Updated by SchoolGuy 2 days ago · Edited
P.S.: Looking at the Ansible code, they are installing everything from source. While we can change this in the long run, I would still like to deploy the Ansible Playbook as-is to have some progress. I would commit to opening an issue and attempting to gain support from them to install as much as possible from openSUSE packaged RPMs.
Source: https://github.com/hostinger/ansible-collection-fireactions
Updated by crameleon 1 day ago
Thanks for explaining.
So the VMs will get full internet access
Doesn't this put us in the same situation, where the CI workloads get unrestricted access to the internet as a result?
I would commit to opening an issue and attempting to gain support from them to install as much as possible from openSUSE packaged RPMs.
I'm not sure how much interest upstream would have to work on this, but I would be happy to do the packaging.
Updated by crameleon 1 day ago
It's not so much about what's running in the container or VM, I trust we can implement good means of isolation, especially with the VM approach.
I more care about our current network setup not being ready to deal with arbitrary internet load from strangers.
Someone can cause either technical problems by saturating all of our uplink through big downloads, or cause us legal problems through problematic downloads.
Allowing outbound traffic to only selected resources on the internet would mitigate these concerns (even if not ruling them out completely).
I do want to implement based bandwidth throttling and traffic observability in our infrastructure at some point, but it's not there yet.

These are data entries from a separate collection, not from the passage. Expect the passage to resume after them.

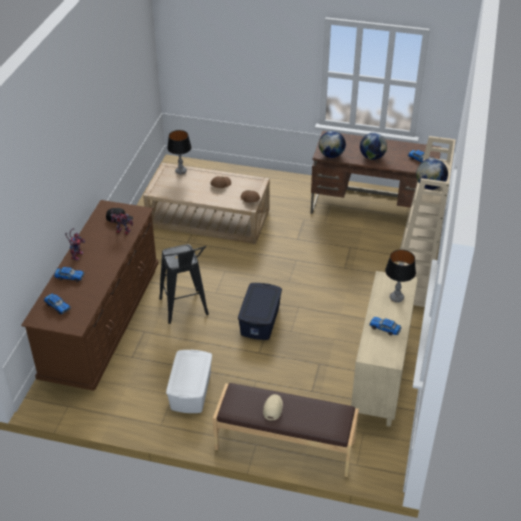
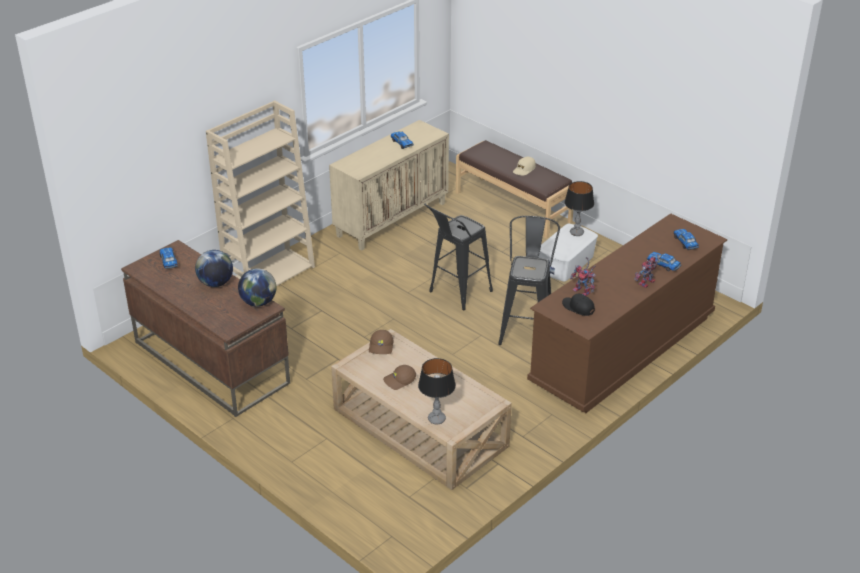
camera: 150 degrees left, 5 degrees down
blue storage box [238,283,282,340] -> black stool [424,204,493,310]
table lamp [385,250,416,303] -> table lamp moved to [564,181,594,236]
globe [416,158,448,190] -> none

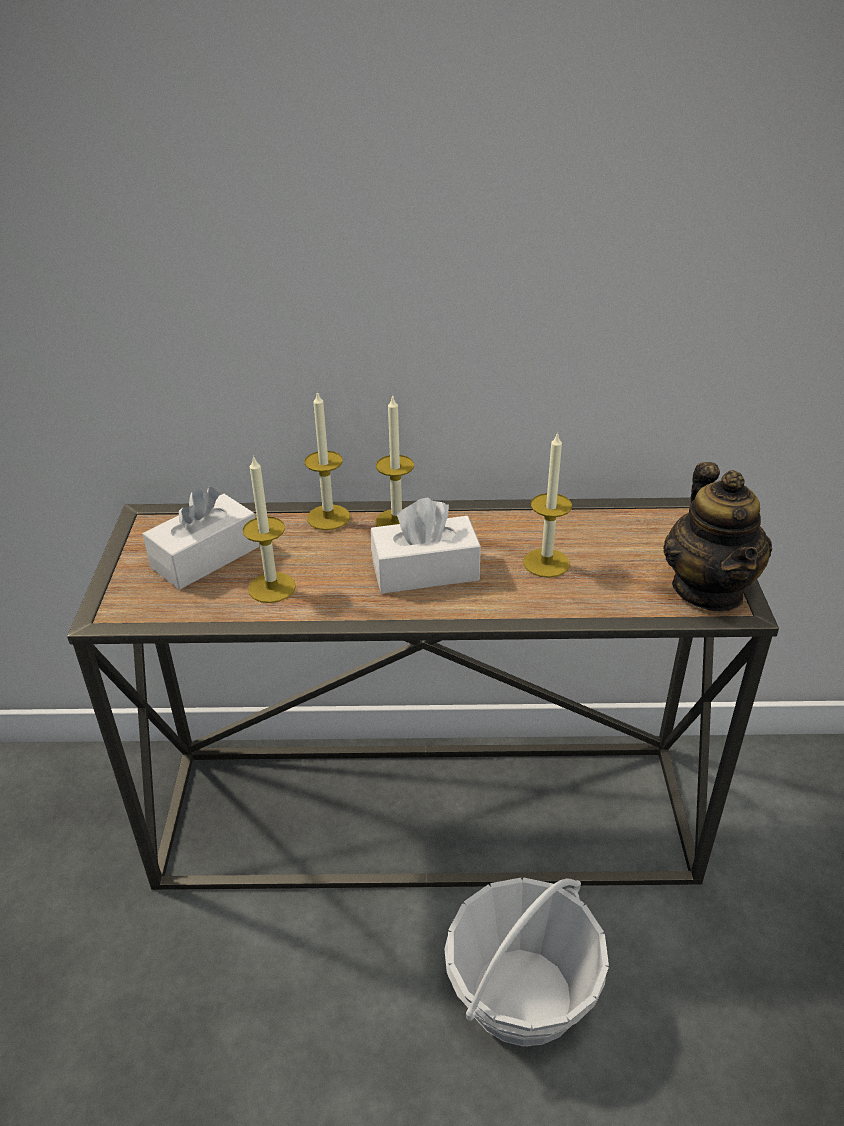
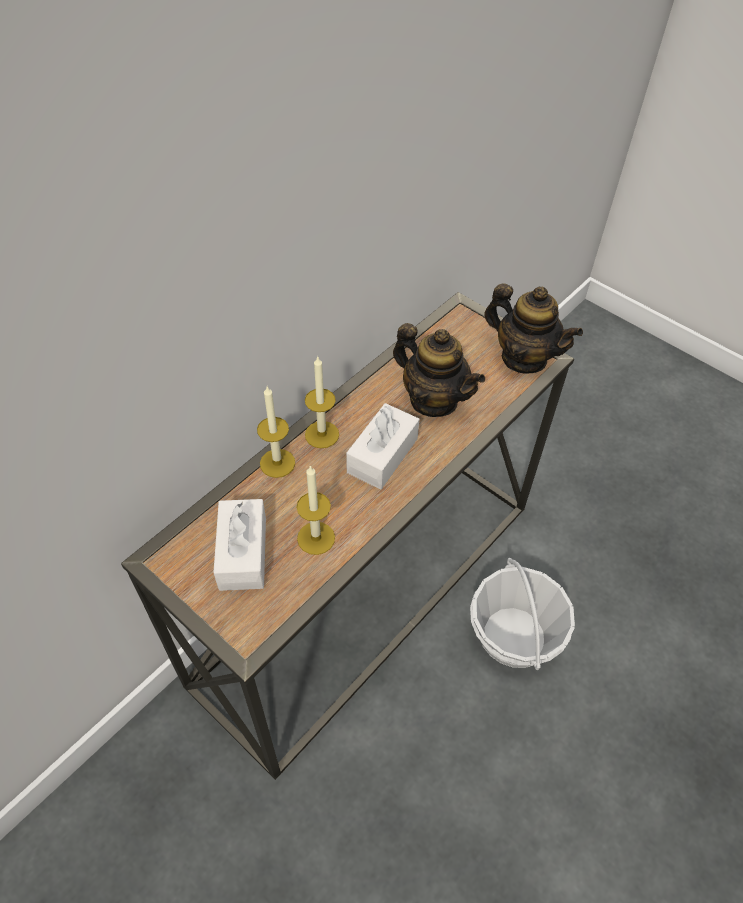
camera: 50 degrees left, 15 degrees up
candle [523,431,572,578] -> teapot [393,323,485,417]

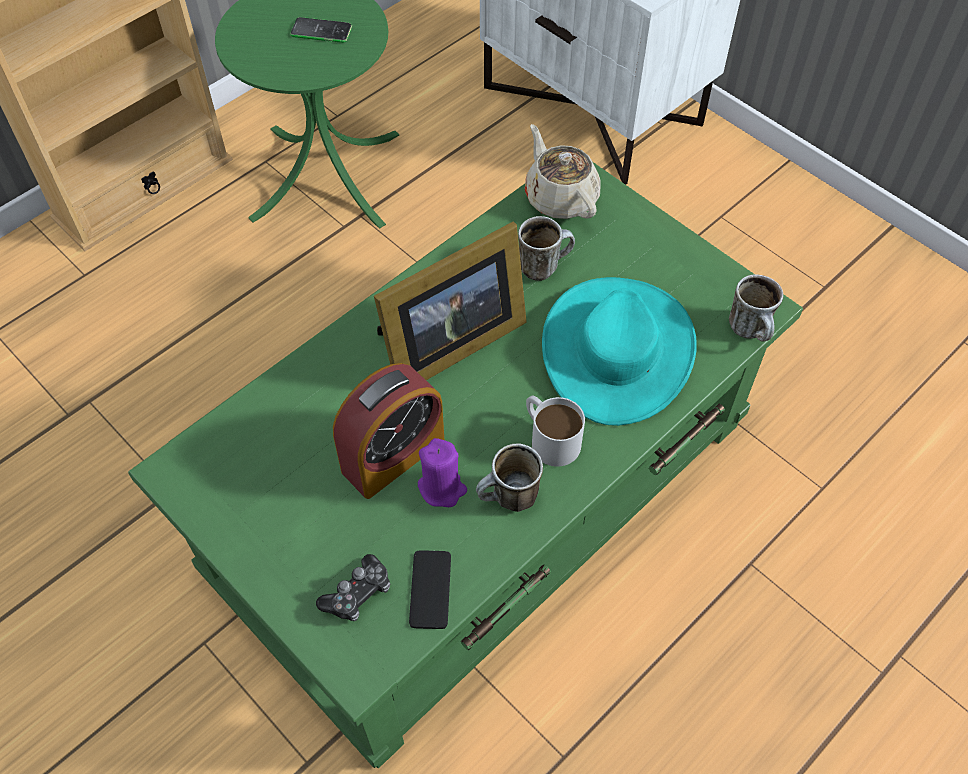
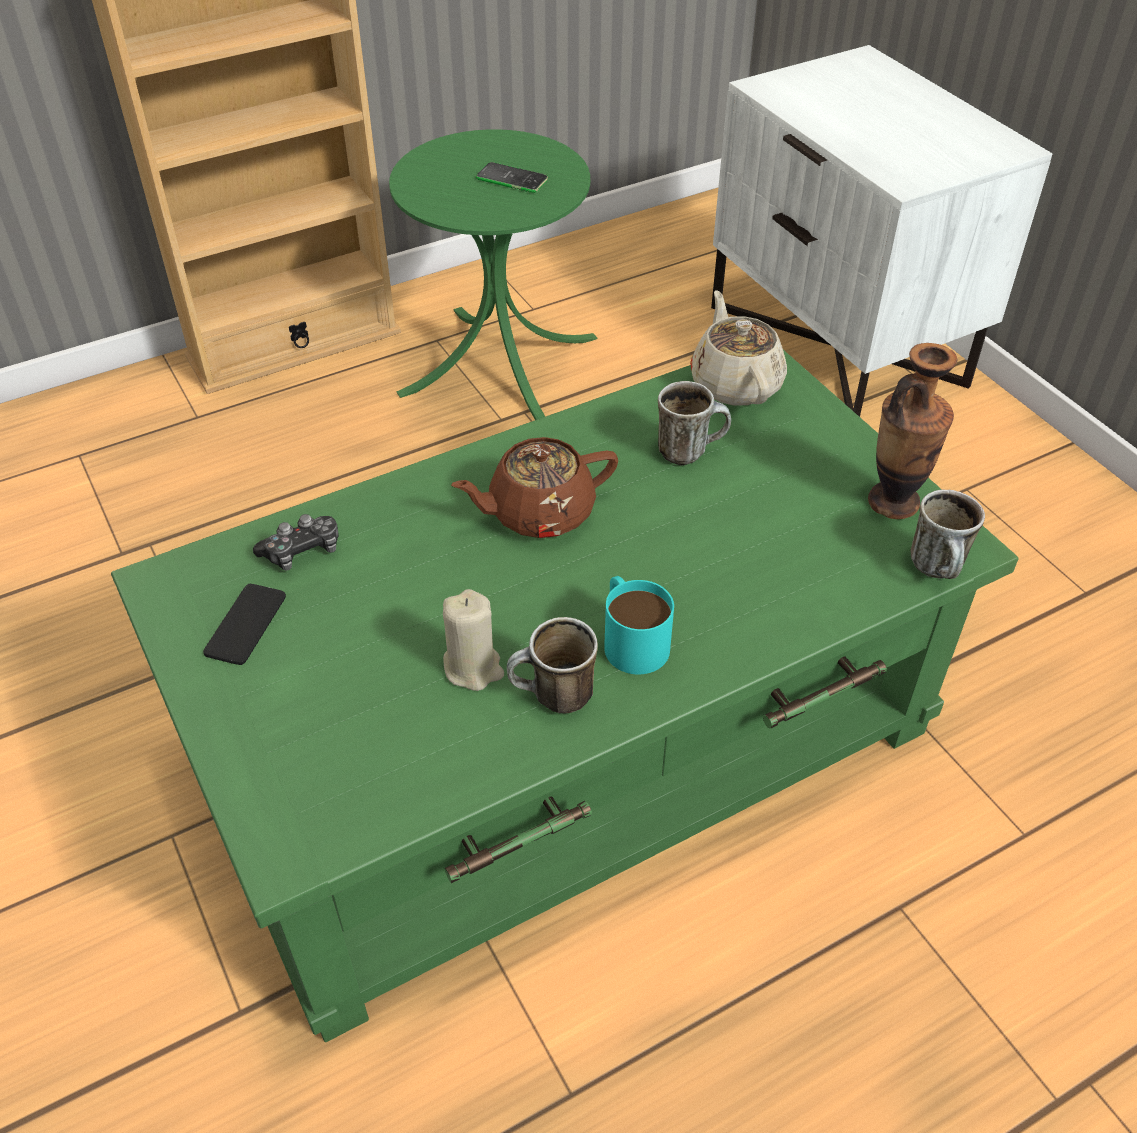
camera: 15 degrees right, 10 degrees down
game controller [316,554,390,621] -> game controller moved to [253,514,339,571]
alarm clock [333,363,444,499] -> none
picture frame [374,221,527,380] -> brown teapot [451,437,618,538]
phone [409,550,451,629] -> phone moved to [203,584,286,665]
purple candle [418,438,467,507] -> beige candle [443,589,504,691]
white mug [526,395,585,467] -> turquoise mug [604,576,674,674]
turquoise hat [542,277,697,426] -> none
none -> vase [868,343,957,519]

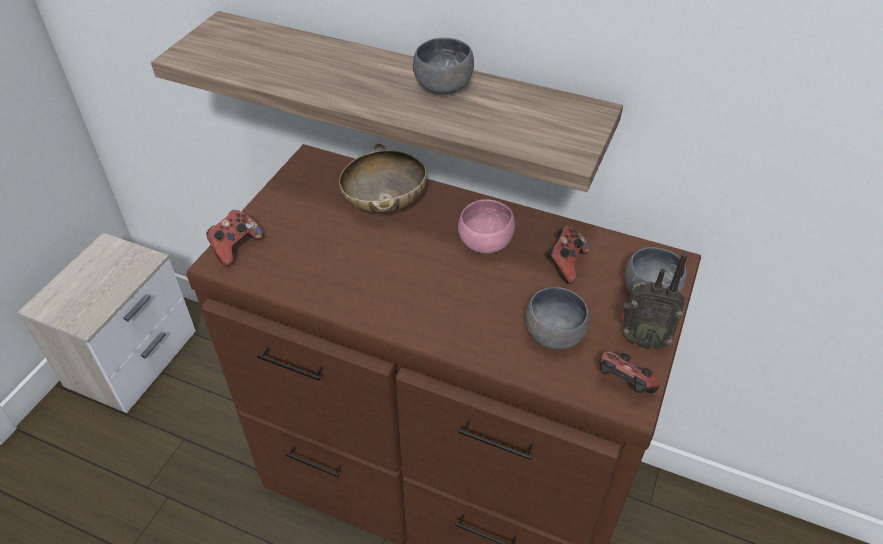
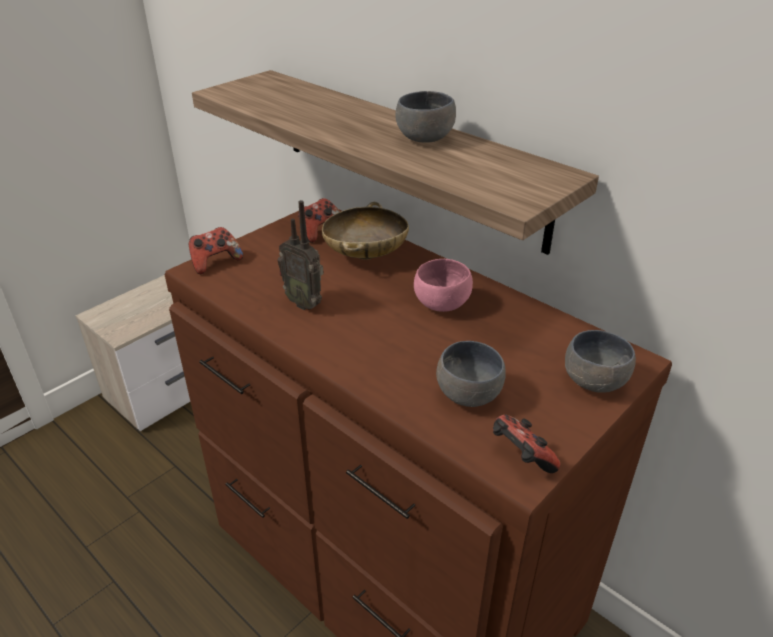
camera: 20 degrees right, 10 degrees down
game controller [547,226,589,284] -> game controller moved to [298,198,340,243]
radio [620,253,688,349] -> radio moved to [277,200,324,310]

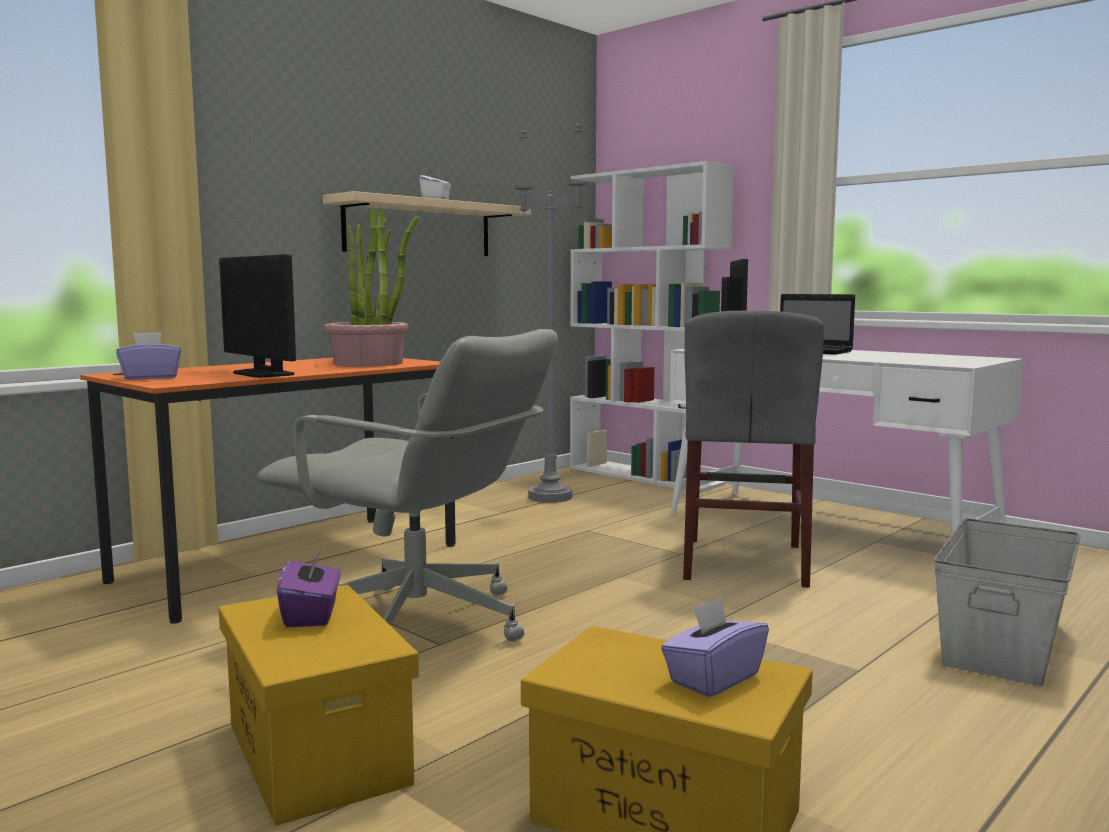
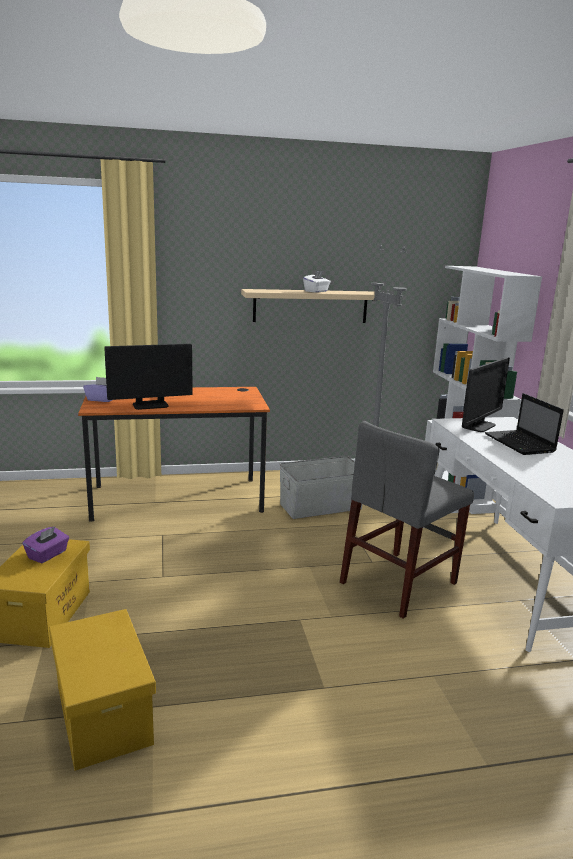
camera: 35 degrees right, 10 degrees up
monitor [219,254,296,378] -> monitor turned 105 degrees counterclockwise [104,344,193,410]
grey office chair [258,329,558,641] -> none
potted plant [325,207,419,367] -> none
purple tissue box [661,597,769,697] -> none
grey storage box [933,518,1081,686] -> grey storage box moved to [280,456,363,519]

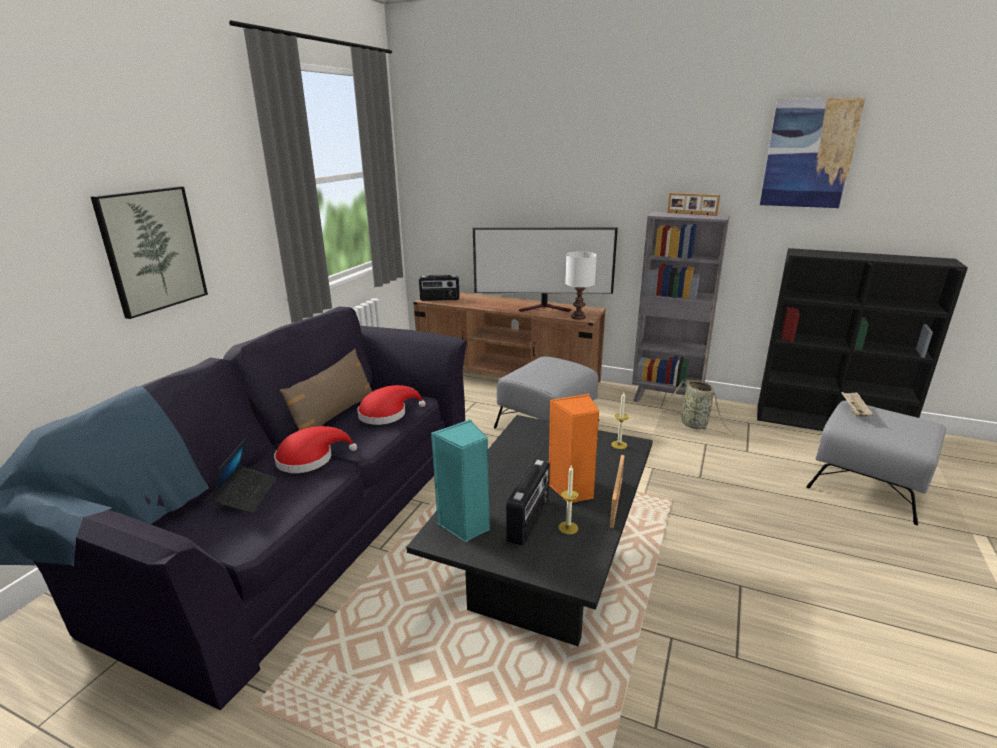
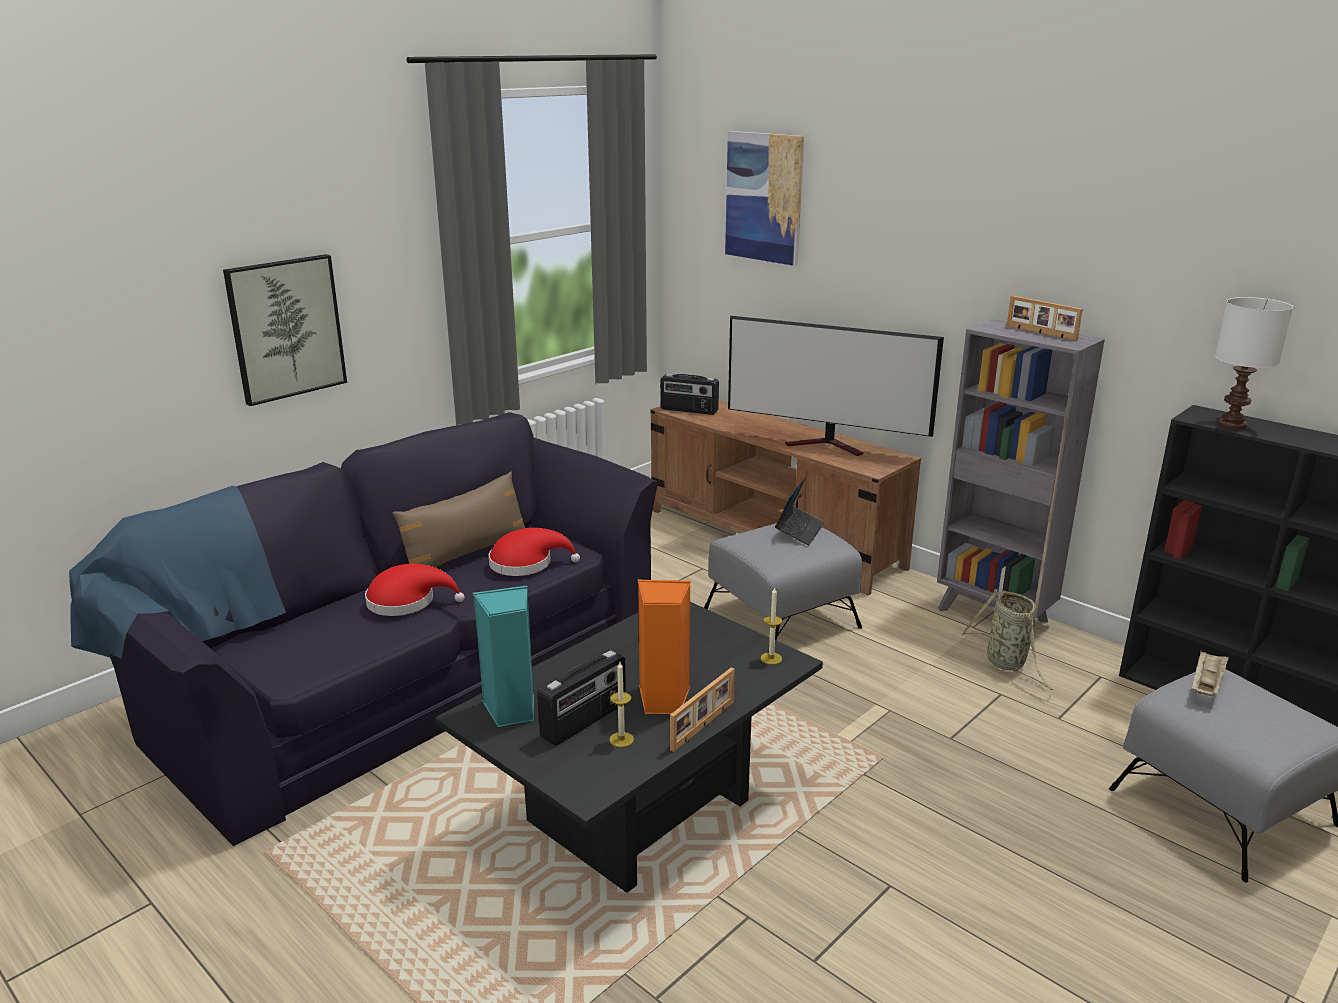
camera: 20 degrees right, 0 degrees up
laptop [212,437,277,514] -> laptop moved to [775,476,824,545]
white table lamp [565,251,597,320] -> white table lamp moved to [1215,297,1293,430]
picture [760,97,866,208] -> picture moved to [725,131,804,266]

contributors are vetted by me
It sounds like you would be ok with limiting who's allowed to start pipelines on these runners instead of allowing arbitrary GitHub users to do so. I think this would definitely help until I have better protections in place (once that is the case, I would be happy to relax the restrictions, as to make it less annoying for external contributors).
Would you mind briefly elaborating how this would look like in practice? I guess filtering by organization members can be considered trustworthy for the ~25 people in Cobbler (https://github.com/orgs/cobbler/people), but I'm not confident about applying the same trust of not accidentally running pipelines on malicious PRs to the ~450 people in openSUSE (https://github.com/orgs/openSUSE/people). Or would it happen on a team or repository level?
Updated by SchoolGuy 1 day ago
The runners in openSUSE would be for anyone in the org to use, so yes, that is a much higher level. However, since there seems to be no need, we could create pools per-repository, which would limit it. With Cobbler, you have already guessed that it is sub 30 people.
GitHub, by default, requires a maintainer to approve running the workflows. Meaning, on a PR of a member that hasn't made a PR which was merged, the workflow is not executed. This is the mechanism that is in place and in my eyes, enough to protect from abuse.